Chief of the Berlin Senate Chancellery
- In office 2 December 2011 – 20 March 2018
- Governing Mayor: Klaus Wowereit Michael Müller
- Preceded by: Monika Helbig
- Succeeded by: Christian Gaebler

Leader of the Jusos
- In office 17 June 2004 – 24 November 2007
- Preceded by: Niels Annen
- Succeeded by: Franziska Drohsel

Personal details
- Born: 2 June 1978 (age 48) Geldern, West Germany
- Party: SPD
- Education: Freie Universität Berlin
- Occupation: Politician

= Björn Böhning =

German politician

Björn Böhning (born 2 June 1978) is a German politician of the Social Democratic Party (SPD) who has been serving as State Secretary at the Federal Ministry of Labour and Social Affairs under the leadership of minister Hubertus Heil from 2018 to 2022.

From 2004 to 2007 Böhning was the chairperson of the Young Socialists in the SPD ("Jusos"), the SPD's youth organization.

== Early life and educations ==
Böhning was born in Geldern and grew up in Lübeck. He studied political science at the Otto Suhr Institute (OSI) of the Free University of Berlin from 1999 until 2004.

== Political career ==
From 15 February 2008 Böhning served as spokesperson of the "Forum Demokratische Linke 21" of the SPD, a group of left-aligned politicians within the party; in 2014, he left the group.
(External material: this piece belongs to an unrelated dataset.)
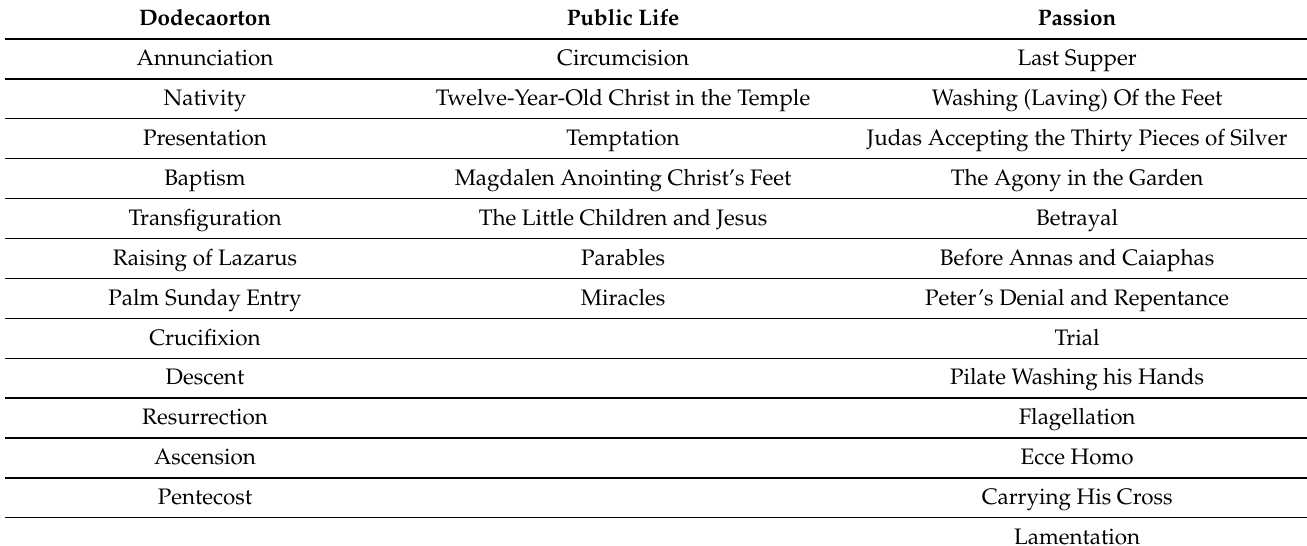
Table 1. The Christological Cycle.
He unsuccessfully ran as candidate for the electoral district of Berlin-Friedrichshain-Kreuzberg – Prenzlauer Berg East in the 2009 national elections.

From December 2011 Böhning served as Head of the Senate Chancellery of the Federal State of Berlin, first under Governing Mayor Klaus Wowereit (2011–2014) and later under Michael Müller (2014–2018). In the negotiations to form a Grand Coalition of Chancellor Angela Merkel's Christian Democrats (CDU together with the Bavarian CSU) and the SPD following the 2013 German elections, he was part of the SPD delegation in the working group on digital policy, led by Dorothee Bär and Brigitte Zypries.

In the fourth coalition government of Chancellor Angela Merkel, Böhning has been serving as State Secretary at the Federal Ministry of Labour and Social Affairs under the leadership of minister Hubertus Heil since 2018.

== Other activities ==
- Business Forum of the Social Democratic Party of Germany, Member of the Political Advisory Board (since 2020)
- German Film and Television Academy (DFFB), Chairman of the Board of Trustees
- Deutsche Kinemathek, Member of the Board of Trustees
- Deutschlandradio, Member of the Supervisory Board
- German Federal Film Board (FFA), Member of the Supervisory Board
- Medienboard Berlin-Brandenburg, Member of the Supervisory Board
- Villa Aurora, Member of the Board of Trustees
- Checkpoint Charlie Foundation, Chairman of the Board of Trustees
- spw – Zeitschrift für sozialistische Politik und Wirtschaft, Member of the Editorial Board
- 2017 German Computer Games Award, Member of the Jury

== Personal life ==
Böhning has been married since 2008.